(Supplied text begins)

Thursday, September 01, 2005

Final Conflict of Interest Rules at NIH, but Dissent Continues

Bad news keeps coming in from the Gulf Coast. Yet staring straight ahead and feeling bad about it in Rhode Island won't help anybody out.
Contributing some money to relief efforts will, so I sent some to our local Red Cross, ear-marked for Hurricane Katrina relief. A link to the American Red Cross is here, and other bloggers have posted long lists of worthwhile relief organizations. See, for example, Instapundit.
Doing something about threats to health care's core values may help somebody out, on the other hand, at least in the long run, so back to business....
We have blogged extensively about the conflict of interest problems at the NIH (see recent post here, with links to many earlier ones.) The good news is that the Director of the NIH, Dr. Elias Zerhouni, has made permanent more stringent new rules about conflicts of interest, including strict controls on outside employment (see NY Times story here). It may seem silly that NIH employees will have to seek approval for hobby businesses. However, previous stories of top NIH officials collecting five- and six-figure amounts in consulting fees and stock options from pharamaceutical and biotechnology companies, and allegations that they may have promoted these companies' interests while speaking in their official NIH role (see this post from last year) make these rules seem less silly.
More curious was the continuing unrest at the NIH about these rules, as documented in another NY Times story. The final rules are, in fact, less stringent than what Dr. Zerhouni originally proposed.

(Supplied text ends)

* [Tasks to complete]
(1) Write out, word for word, the part of the NIH conflict-of-interest post from "Bad news keeps" to "back to business....".
(2) Continue the NIH conflict-of-interest post, starting right after its last sentence.
The rows that come after the NIH conflict-of-interest post are not needed here.

(Provided information begins)

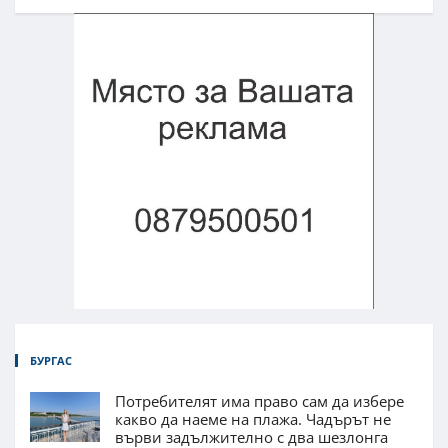
БУРГАС
Потребителят има право сам да избере
какво да наеме на плажа. Чадърът не
върви задължително с два шезлонга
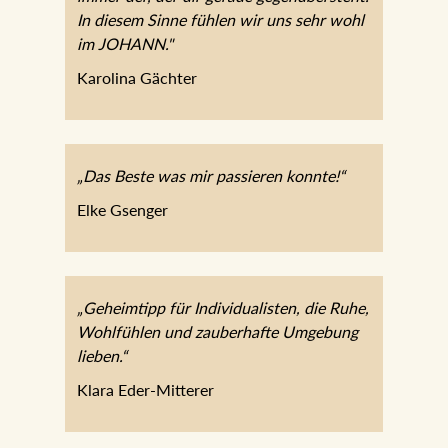
In diesem Sinne fühlen wir uns sehr wohl
im JOHANN."
Karolina Gächter
„Das Beste was mir passieren konnte!“
Elke Gsenger
„Geheimtipp für Individualisten, die Ruhe,
Wohlfühlen und zauberhafte Umgebung
lieben.“
Klara Eder-Mitterer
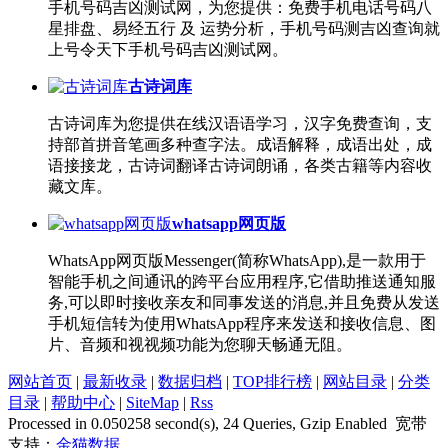
手机号码吉凶测试网，为您提供：免费手机电话号码八
星排盘、易经五行 及 运势分析，手机号码测吉凶查询就
上号令天下手机号码吉凶测试网。
古诗词库
古诗词库为您提供在线汉语语学习，汉字免费查询，支
持部首拼音笔画多种查字法。成语解释，成语出处，成
语接接龙，古诗词翻译古诗词朗诵，各类古籍等内容收
藏文库。
whatsapp网页版
WhatsApp网页版Messenger(简称WhatsApp),是一款用于
智能手机之间通讯的跨平台应用程序,它借助推送通知服
务,可以即时接收亲友和同事发送的消息,并且免费从发送
手机短信转为使用WhatsApp程序来发送和接收信息、图
片、音频和视视频功能为您聊天畅通无阻。
网站首页
|
最新收录
|
数据归档
|
TOP排行榜
|
网站目录
|
分类
目录
|
帮助中心
|
SiteMap
|
Rss
Processed in 0.050258 second(s), 24 Queries, Gzip Enabled 宽带
支持：
金猫数据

(Provided information ends)

* [Your written answers]
(1)
Bad news keeps coming in from the Gulf Coast. Yet staring straight ahead and feeling bad about it in Rhode Island won't help anybody out.
Contributing some money to relief efforts will, so I sent some to our local Red Cross, ear-marked for Hurricane Katrina relief. A link to the American Red Cross is here, and other bloggers have posted long lists of worthwhile relief organizations. See, for example, Instapundit.
Doing something about threats to health care's core values may help somebody out, on the other hand, at least in the long run, so back to business....

(2)
One complaint was about Zerhouni's clothes. He usually wears suits, while Dr. Harold Varmus, who made the decision to relax conflict of interest rules in the 1990's, favored "khakis and rumpled shirts." Said Dr. Emanuel Ezekiel, leader of some of the dissidents, and also Chair of the Department of Clinical Bioethics, of all things, "Dr. Zerhouni cuts a different figure than the rest of us."
Furthermore, the Times noted that "Dr. Varmus ... encouraged the notion that the health institutes were not so much a government agency as a kind of benevolent, well-financed university." I am a former academic. I often wear khakies. But if being like a university means, as Zerhouni put it in an earlier interview,
No limits on stock. No limits on money. No limits. Where were all those holier-than-thou intellects?"
It's a sad statement about what universities and the NIH had become. Dr. Zerhouni was further quoted,
We look like we're just crybabies. And the world out there is not sympathetic to government scientists who make more money than the vice president of the United States. Let's get real.
At the end of the day, you have to make a choice between being unpopular for one topic and doing the right thing by your agency. You do the right thing by your agency, and that's what I think I'm doing and I won't stop.